• 読む文章
————

プロレスラー三沢光晴が亡くなったらしい。
「らしい」というよりも、これだけ各方面で報道されているのだから、紛れもない現実なのだろう。
だが、正直、私にはまだ信じられない。
だって、三沢さんだぜ? ゾンビ三沢だぜ? 死ぬわけねーじゃん。死んだら、おかしいじゃんか。
死去のニュースを見てから、そんなことばかり考えている。
私がプロレスを好きになったのは、たしか中学の終わりか、高校に入ったあたりだったと思う。初めてテレビで観たプロレスは、全日本プロレスではなく、土曜の夕方に放映していた新日本プロレスだった。それを観てプロレスに興味を持った私は、頑張って深夜に放映していた全日本プロレスの中継を観た。
そして、惹き込まれた。
初めて観た四天王プロレスは衝撃的だった。
その日から、三沢光晴は私のヒーローになった。
その後、三沢さんはノアを旗揚げしたが、三沢さんの試合を観てプロレスへの興味を強くした私の贔屓は、もちろんノアに移行した。
初めて生観戦したプロレスは、ノアだった。
友人の誘いで、日本武道館での三沢対小橋のGHCヘビー級選手権試合を観戦することができた。
興奮した私は、会場をでたあと、友人に「初めて生で観たプロレスが、こんなすげえのでいいのかな! もう、下手なもの観れねえよ!」と喚いていた。
三沢光晴が好きだったのは、試合もさることながら、その人柄に惹かれたからだ。
一ファンに過ぎない私には、メディア通じての三沢さんしか知らないが、ネットが普及し様々な情報で溢れる現在においても、三沢さんの悪い話はほとんど無かった。

————

• 問題文
三沢光晴について書かれた読む文章のうち、「死去のニュースを見てから、そんなことばかり考えている。」から始まり「は、もちろんノアに移行した。」で終わる部分を、「四天王プロレス」を「全日本プロレスの試合」に置き換えて書き出すこと。

保存済みの項目
————

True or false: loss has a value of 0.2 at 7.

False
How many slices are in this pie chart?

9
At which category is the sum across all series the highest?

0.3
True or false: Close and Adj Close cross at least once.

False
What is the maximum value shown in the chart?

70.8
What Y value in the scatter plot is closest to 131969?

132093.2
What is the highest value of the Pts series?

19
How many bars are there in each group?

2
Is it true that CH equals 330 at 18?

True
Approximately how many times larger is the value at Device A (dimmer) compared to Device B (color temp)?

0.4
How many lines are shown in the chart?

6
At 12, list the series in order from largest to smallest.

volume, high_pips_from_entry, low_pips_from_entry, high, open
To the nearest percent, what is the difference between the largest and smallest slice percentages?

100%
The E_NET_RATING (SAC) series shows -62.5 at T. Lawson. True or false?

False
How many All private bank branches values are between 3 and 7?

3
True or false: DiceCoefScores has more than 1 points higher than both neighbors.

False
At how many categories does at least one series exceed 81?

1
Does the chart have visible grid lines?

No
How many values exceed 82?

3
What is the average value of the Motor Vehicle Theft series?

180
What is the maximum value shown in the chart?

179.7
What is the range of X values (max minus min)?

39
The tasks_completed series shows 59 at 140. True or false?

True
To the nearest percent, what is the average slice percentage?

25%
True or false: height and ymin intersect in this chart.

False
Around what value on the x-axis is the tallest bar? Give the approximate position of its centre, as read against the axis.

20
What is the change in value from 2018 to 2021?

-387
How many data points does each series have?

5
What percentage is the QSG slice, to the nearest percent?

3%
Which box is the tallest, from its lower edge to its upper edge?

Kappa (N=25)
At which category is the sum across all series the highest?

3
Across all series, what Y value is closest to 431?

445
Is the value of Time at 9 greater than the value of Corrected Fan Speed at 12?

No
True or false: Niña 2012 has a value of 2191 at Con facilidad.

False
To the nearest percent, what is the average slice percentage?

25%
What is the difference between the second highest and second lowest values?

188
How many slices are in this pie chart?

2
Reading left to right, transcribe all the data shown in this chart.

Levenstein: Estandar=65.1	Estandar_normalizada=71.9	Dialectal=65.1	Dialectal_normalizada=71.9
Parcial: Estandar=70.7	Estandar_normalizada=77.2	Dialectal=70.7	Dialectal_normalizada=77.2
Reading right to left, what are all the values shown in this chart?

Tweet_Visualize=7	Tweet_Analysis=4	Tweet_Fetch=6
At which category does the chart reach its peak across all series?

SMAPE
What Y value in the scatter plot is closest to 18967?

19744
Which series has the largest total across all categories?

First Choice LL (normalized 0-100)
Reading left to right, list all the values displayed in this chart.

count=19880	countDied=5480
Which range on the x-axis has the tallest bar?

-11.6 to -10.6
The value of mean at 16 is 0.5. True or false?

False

————

• 出力
死去のニュースを見てから、そんなことばかり考えている。
私がプロレスを好きになったのは、たしか中学の終わりか、高校に入ったあたりだったと思う。初めてテレビで観たプロレスは、全日本プロレスではなく、土曜の夕方に放映していた新日本プロレスだった。それを観てプロレスに興味を持った私は、頑張って深夜に放映していた全日本プロレスの中継を観た。
そして、惹き込まれた。
初めて観た全日本プロレスの試合は衝撃的だった。
その日から、三沢光晴は私のヒーローになった。
その後、三沢さんはノアを旗揚げしたが、三沢さんの試合を観てプロレスへの興味を強くした私の贔屓は、もちろんノアに移行した。